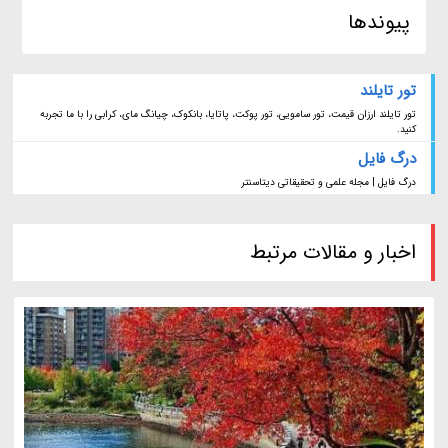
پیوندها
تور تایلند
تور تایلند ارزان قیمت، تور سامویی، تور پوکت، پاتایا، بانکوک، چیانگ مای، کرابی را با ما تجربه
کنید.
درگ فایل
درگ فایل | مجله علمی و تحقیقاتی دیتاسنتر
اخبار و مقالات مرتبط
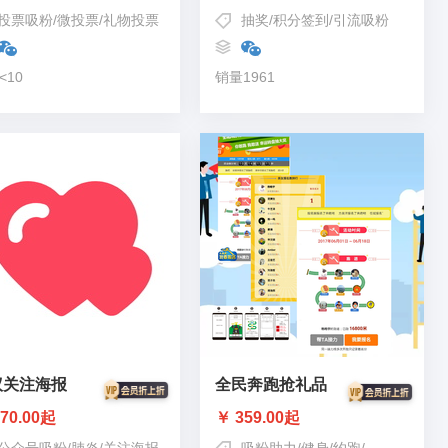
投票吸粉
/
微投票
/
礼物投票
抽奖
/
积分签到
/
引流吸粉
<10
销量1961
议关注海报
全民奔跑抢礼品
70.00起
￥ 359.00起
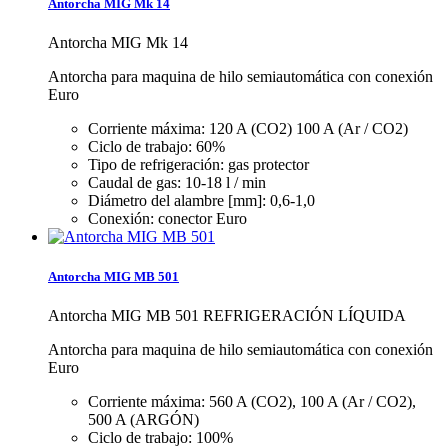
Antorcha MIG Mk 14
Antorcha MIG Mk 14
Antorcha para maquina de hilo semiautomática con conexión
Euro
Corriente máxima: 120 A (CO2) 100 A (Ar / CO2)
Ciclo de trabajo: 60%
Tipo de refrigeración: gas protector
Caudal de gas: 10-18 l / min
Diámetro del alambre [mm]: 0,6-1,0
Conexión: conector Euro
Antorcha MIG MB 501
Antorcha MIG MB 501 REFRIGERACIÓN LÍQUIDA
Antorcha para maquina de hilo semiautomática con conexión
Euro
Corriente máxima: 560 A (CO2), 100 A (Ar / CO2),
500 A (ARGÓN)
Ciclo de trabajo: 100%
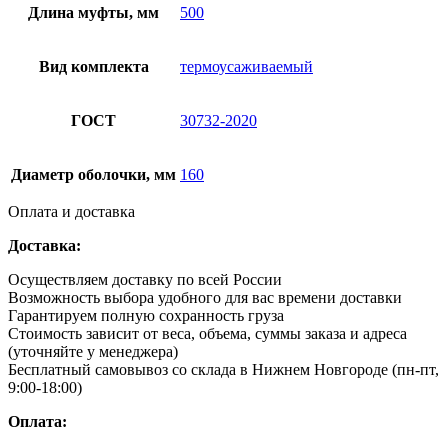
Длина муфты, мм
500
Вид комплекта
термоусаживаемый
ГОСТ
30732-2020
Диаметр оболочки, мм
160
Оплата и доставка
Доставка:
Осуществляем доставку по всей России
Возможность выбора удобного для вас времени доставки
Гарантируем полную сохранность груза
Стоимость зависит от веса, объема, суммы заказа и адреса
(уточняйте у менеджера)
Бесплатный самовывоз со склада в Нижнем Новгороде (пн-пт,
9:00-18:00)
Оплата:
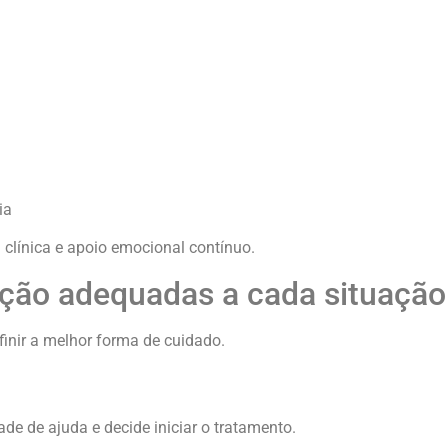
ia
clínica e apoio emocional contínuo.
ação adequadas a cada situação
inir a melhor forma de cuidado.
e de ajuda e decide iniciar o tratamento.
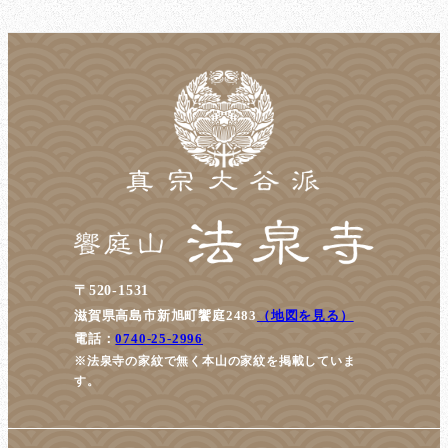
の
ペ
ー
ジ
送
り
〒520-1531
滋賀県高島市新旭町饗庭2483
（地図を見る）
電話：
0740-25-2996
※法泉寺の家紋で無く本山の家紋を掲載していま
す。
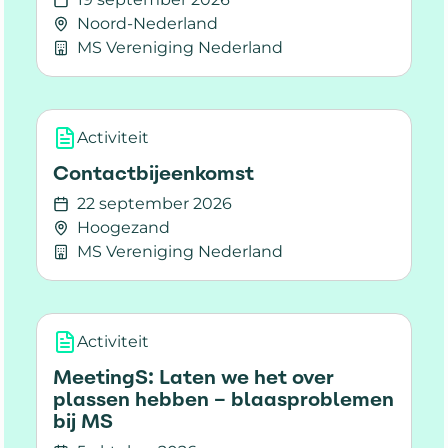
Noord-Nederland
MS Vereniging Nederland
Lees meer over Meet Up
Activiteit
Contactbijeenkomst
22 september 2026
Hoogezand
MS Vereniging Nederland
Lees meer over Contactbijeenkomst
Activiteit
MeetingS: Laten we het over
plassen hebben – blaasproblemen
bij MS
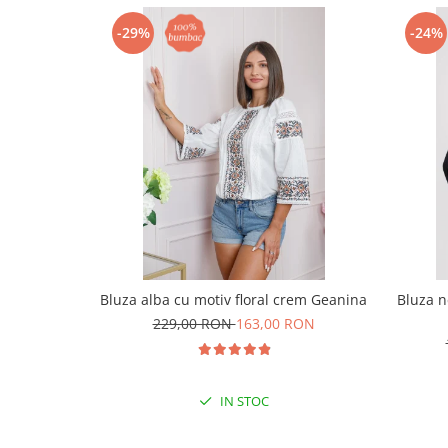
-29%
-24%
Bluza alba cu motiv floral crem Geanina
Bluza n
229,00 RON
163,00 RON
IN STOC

☆ ☆ ☆ ☆ ☆ ☆ ☆

#### Job item:
Put the lines of the data above into a Markdown table with the columns Row and Text, starting at the line that contains "Noord-Nederland" and ending at the last line of the data. Number the rows, and leave out blank lines and picture markers.

#### Exercise response:
| Row | Text |
|---|---|
| 1 | Noord-Nederland |
| 2 | MS Vereniging Nederland |
| 3 | Lees meer over Meet Up |
| 4 | Activiteit |
| 5 | Contactbijeenkomst |
| 6 | 22 september 2026 |
| 7 | Hoogezand |
| 8 | MS Vereniging Nederland |
| 9 | Lees meer over Contactbijeenkomst |
| 10 | Activiteit |
| 11 | MeetingS: Laten we het over |
| 12 | plassen hebben – blaasproblemen |
| 13 | bij MS |
| 14 | -29% |
| 15 | -24% |
| 16 | Bluza alba cu motiv floral crem Geanina |
| 17 | Bluza n |
| 18 | 229,00 RON |
| 19 | 163,00 RON |
| 20 | IN STOC |